Early front projection screens were horrible. The washed out visuals, clumsy pulldown screens, air tube audio, and limited content left a lot to be desired. The 1990's-era AVOD systems were a major improvement by comparison. These days it's the excessive advertising and forced freezing during every public address that annoys me.


----------



## BCL (Feb 5, 2022)

Devil's Advocate said:


> Early front projection screens were horrible. The washed out visuals, clumsy pulldown screens, air tube audio, and limited content left a lot to be desired. The 1990's-era AVOD systems were a major improvement by comparison. These days it's the excessive advertising and forced freezing during every public address that annoys me.


I remember back in the late 80s and early 90s (before high def) I heard some AV shop employee claiming that a fancy front projector with a line doubler was as close to movie theater quality as possible. But now I've got just a basic 55" LCD and there is no way anything from the 90s that cost $25K to set up comes even close to the picture quality.

I do remember my first flight in a 747-400, and I believe that was a combination of front projection and CRTs popping down from the ceiling. I found a photo from Boeing of a typical armrest display from a 747-400. Obviously in first or business the additional legroom makes it difficult to see what's on a seatback display. There were a bunch of different ways to do this. I believe a lot of bulkhead seats also have displays and trays popping out of the armrest area, where they're stowed away under a hatch or lid.







But I still don't like a screen in the back of a seat. Personal devices are just better for that.


----------



## MARC Rider (Feb 5, 2022)

BCL said:


> Seatback displays are horrible, especially if the seat leans back.

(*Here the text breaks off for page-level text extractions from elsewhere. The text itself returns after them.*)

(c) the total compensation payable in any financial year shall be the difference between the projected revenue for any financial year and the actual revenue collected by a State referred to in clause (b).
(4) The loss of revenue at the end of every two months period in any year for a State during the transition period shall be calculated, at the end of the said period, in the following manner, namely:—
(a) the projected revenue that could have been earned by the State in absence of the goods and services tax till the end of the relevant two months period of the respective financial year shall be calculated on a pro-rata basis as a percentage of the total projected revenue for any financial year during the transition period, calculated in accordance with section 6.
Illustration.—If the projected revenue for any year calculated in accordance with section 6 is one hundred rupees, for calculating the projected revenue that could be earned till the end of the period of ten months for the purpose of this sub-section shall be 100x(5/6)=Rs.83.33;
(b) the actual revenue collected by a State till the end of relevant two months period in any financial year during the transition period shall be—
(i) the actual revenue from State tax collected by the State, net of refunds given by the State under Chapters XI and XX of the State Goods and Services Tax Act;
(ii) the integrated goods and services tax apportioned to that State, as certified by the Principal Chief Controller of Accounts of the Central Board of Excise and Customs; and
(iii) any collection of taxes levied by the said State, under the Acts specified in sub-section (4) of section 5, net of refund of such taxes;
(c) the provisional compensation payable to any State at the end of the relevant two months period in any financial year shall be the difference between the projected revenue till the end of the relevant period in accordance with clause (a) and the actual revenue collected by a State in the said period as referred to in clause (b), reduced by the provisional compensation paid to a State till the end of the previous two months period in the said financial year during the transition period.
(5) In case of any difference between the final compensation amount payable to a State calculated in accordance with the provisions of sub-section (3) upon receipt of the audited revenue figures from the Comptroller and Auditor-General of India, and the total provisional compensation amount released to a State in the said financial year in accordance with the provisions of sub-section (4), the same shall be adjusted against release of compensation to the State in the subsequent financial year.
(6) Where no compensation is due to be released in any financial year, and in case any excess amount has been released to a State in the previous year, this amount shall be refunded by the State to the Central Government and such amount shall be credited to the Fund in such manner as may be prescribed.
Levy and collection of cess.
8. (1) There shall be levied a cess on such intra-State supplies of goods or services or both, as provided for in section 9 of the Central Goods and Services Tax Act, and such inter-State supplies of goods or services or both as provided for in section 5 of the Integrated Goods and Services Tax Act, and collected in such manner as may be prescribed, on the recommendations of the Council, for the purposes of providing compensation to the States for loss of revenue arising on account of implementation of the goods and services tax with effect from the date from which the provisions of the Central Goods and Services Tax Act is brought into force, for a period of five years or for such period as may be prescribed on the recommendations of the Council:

I know some can tilt a little, but it's not great. I always preferred the ones that came out of the armrest. These are often found in bulkhead or exit row seats. Sometimes in business or first.


This might be a matter of personal taste. I had no problem with a seatback display on my long international flight. On shorter domestic flights, I really don't care, as I can use my device perfectly well, and mainly what I look at is the free moving map, so I can assure myself that the hell I'm enduring will be over soon enough.


----------



## adamj023 (Feb 5, 2022)

Devil's Advocate said:


> Usually it's something like jazz music but sometimes it's set to air traffic control. The last time I was on a UA flight I was unsure how to bring up CH9 anymore. I think it only works with pre-2010 UA specific hardware.
> 
> 
> Personal IFE systems include a substantial weight penalty that can push some flights into the red.
> ...



Disagree on weight penalty. The technology industry has evolved to the point you can have a very low cost, lightweight and low electrical usage system for creating a scaled down IFE system with low installation costs as well. Ad revenue would exceed these costs. In the old days there was a substantial weight penalty with extremely heavy CRT screens or projectors and large equipment needed just for having movies on board the planes. 

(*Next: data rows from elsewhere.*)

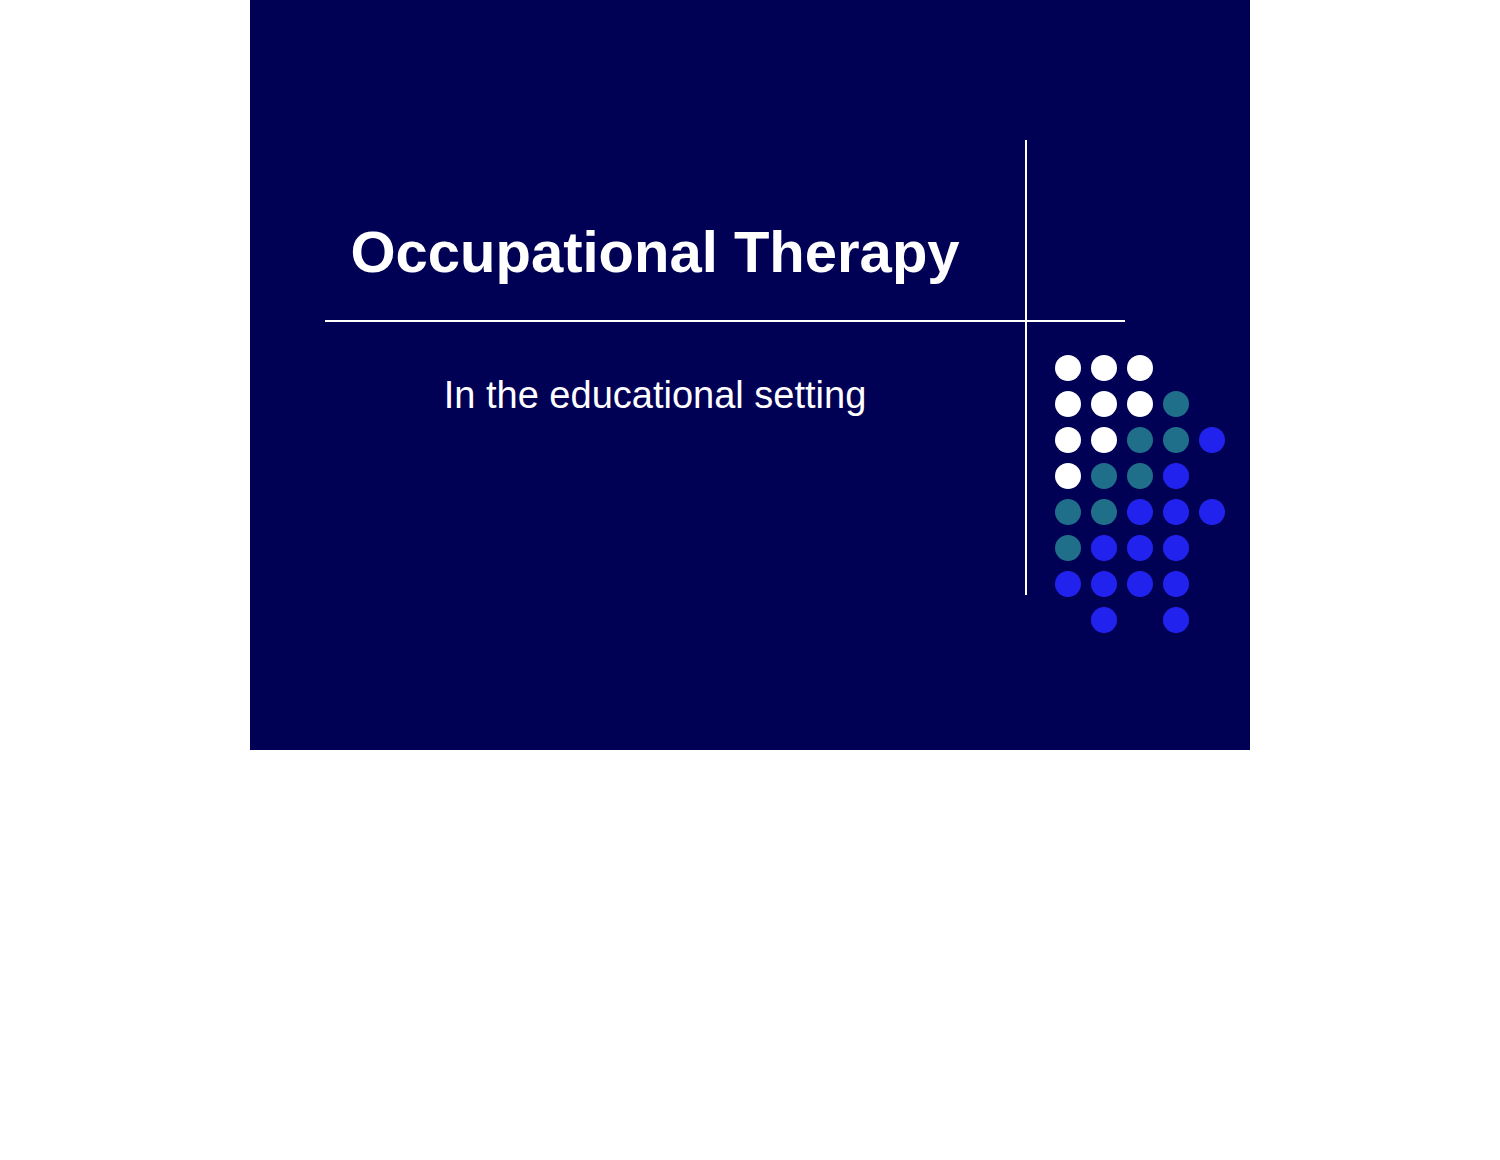Occupational Therapy
In the educational setting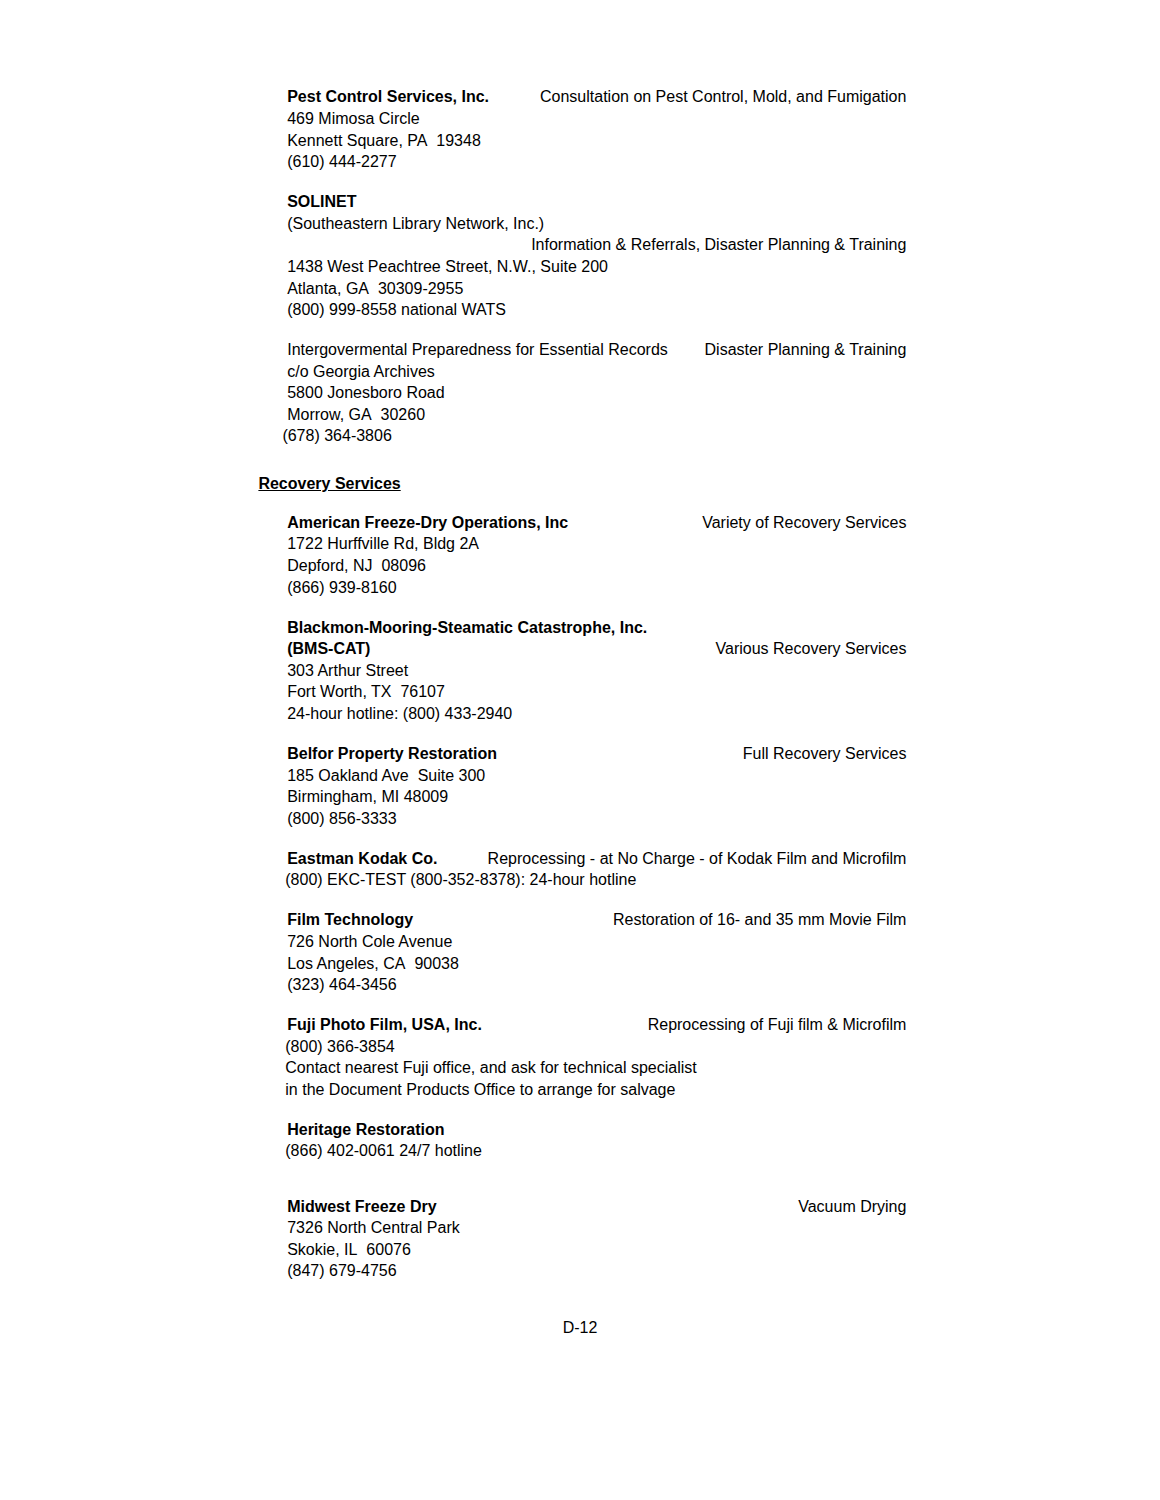Pest Control Services, Inc. Consultation on Pest Control, Mold, and Fumigation
469 Mimosa Circle Kennett Square, PA 19348 (610) 444-2277
SOLINET
(Southeastern Library Network, Inc.)Information & Referrals, Disaster Planning & Training
1438 West Peachtree Street, N.W., Suite 200 Atlanta, GA 30309-2955 (800) 999-8558 national WATS
Intergovermental Preparedness for Essential RecordsDisaster Planning & Training
c/o Georgia Archives 5800 Jonesboro Road Morrow, GA 30260 (678) 364-3806
Recovery Services
American Freeze-Dry Operations, Inc Variety of Recovery Services
1722 Hurffville Rd, Bldg 2A Depford, NJ 08096 (866) 939-8160
Blackmon-Mooring-Steamatic Catastrophe, Inc.
(BMS-CAT) Various Recovery Services
303 Arthur Street Fort Worth, TX 76107 24-hour hotline: (800) 433-2940
Belfor Property Restoration Full Recovery Services
185 Oakland Ave Suite 300 Birmingham, MI 48009 (800) 856-3333
Eastman Kodak Co. Reprocessing - at No Charge - of Kodak Film and Microfilm
(800) EKC-TEST (800-352-8378): 24-hour hotline
Film Technology Restoration of 16- and 35 mm Movie Film
726 North Cole Avenue Los Angeles, CA 90038 (323) 464-3456
Fuji Photo Film, USA, Inc. Reprocessing of Fuji film & Microfilm
(800) 366-3854 Contact nearest Fuji office, and ask for technical specialist in the Document Products Office to arrange for salvage
Heritage Restoration
(866) 402-0061 24/7 hotline
Midwest Freeze Dry Vacuum Drying
7326 North Central Park Skokie, IL 60076 (847) 679-4756
D-12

I still remember the days of Pan Am and TWA flying 747 classics from NY to California. Now its all much smaller Boeing or Airbus jets with a lot newer and personalized IFE systems. Some carriers seem to be doing Wifi only like Spirit and American Airlines on some of their planes and routes but the reason is not due to weight penalties. It likely has to do with getting the jets into service more quickly and perhaps dissatisfaction by consumers with having the seatback IFE onboard.


----------



## Devil's Advocate (Feb 5, 2022)

BCL said:


> I remember back in the late 80s and early 90s (before high def) I heard some AV shop employee claiming that a fancy front projector with a line doubler was as close to movie theater quality as possible.


I believe this was correct back in the analog home movie era, but it required precisely calibrated hardware, a special projector and screen, a carefully mastered Laserdisc, and a very dark environment.



adamj023 said:


> Disagree on weight penalty. The technology industry has evolved to the point you can have a very low cost, lightweight and low electrical usage system for creating a scaled down IFE system with low installation costs as well. Ad revenue would exceed these costs. In the old days there was a substantial weight penalty with extremely heavy CRT screens or projectors and large equipment needed just for having movies on board the planes.

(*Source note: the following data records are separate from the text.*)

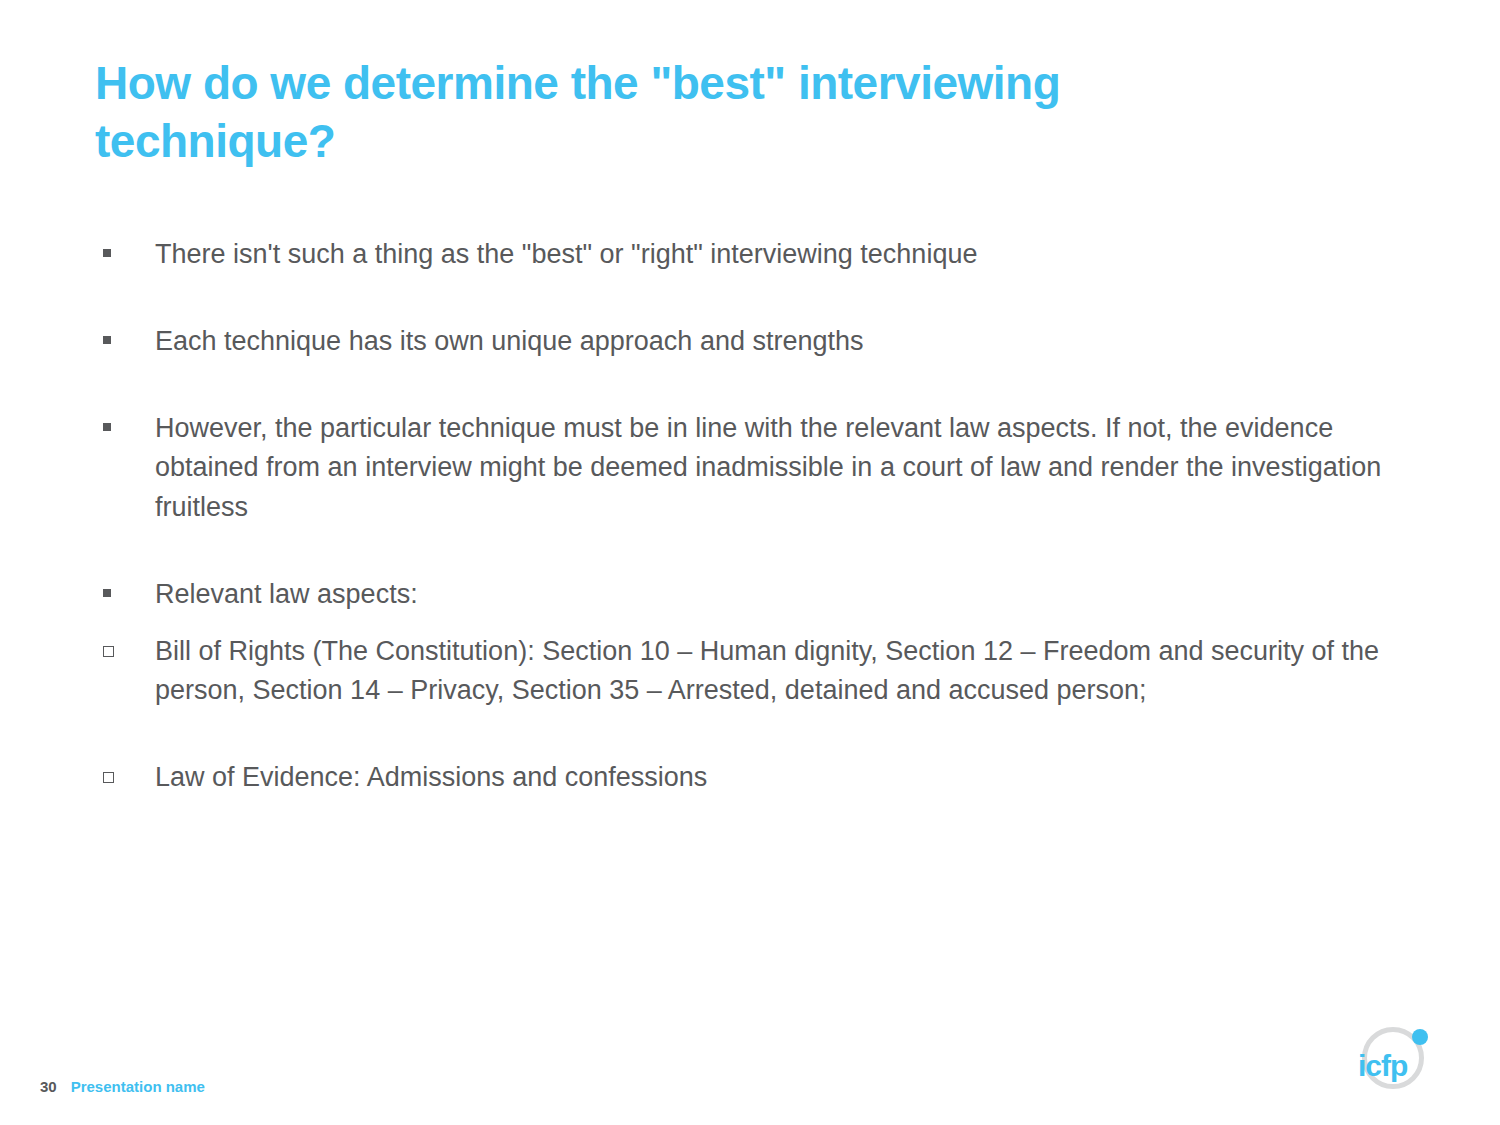How do we determine the "best" interviewing technique?
There isn't such a thing as the "best" or "right" interviewing technique
Each technique has its own unique approach and strengths
However, the particular technique must be in line with the relevant law aspects. If not, the evidence obtained from an interview might be deemed inadmissible in a court of law and render the investigation fruitless
Relevant law aspects:
Bill of Rights (The Constitution): Section 10 – Human dignity, Section 12 – Freedom and security of the person, Section 14 – Privacy, Section 35 – Arrested, detained and accused person;
Law of Evidence: Admissions and confessions
30 Presentation name
icfp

I agree that weight and volume penalties have substantially improved but fuel costs, passengers-per-area, and weight-per-passenger have also increased considerably, leaving a limited margin for IFE hardware. I'm not sure how much money can be made through advertising but industry articles make it sound like it barely covers the content.



adamj023 said:


> Some carriers seem to be doing Wifi only like Spirit and American Airlines on some of their planes and routes but the reason is not due to weight penalties. It likely has to do with getting the jets into service more quickly and perhaps dissatisfaction by consumers with having the seatback IFE onboard.


I cannot speak about Spirit/Allegiant/Frontier but American had at least two subfleets with fully functioning AVOD. If expediency was the goal they could turned them off and covered them up but they spent time and money to permanently remove them. When asked about this AA's President specifically mentioned weight and efficiency.


----------



## BCL (Feb 5, 2022)

Devil's Advocate said:


> I believe this was correct back in the analog home movie era, but it required precisely calibrated hardware, a special projector and screen, a carefully mastered Laserdisc, and a very dark environment.



I saw a setup under those conditions and it really wasn't that good. My two year old 55" 4K LCD is better in every way other than I can't project it larger. It also has way better off-axis performance than older flatscreens (plasma used to be preferred for that). And an iPad closer up is even better in terms of resolution and color rendition.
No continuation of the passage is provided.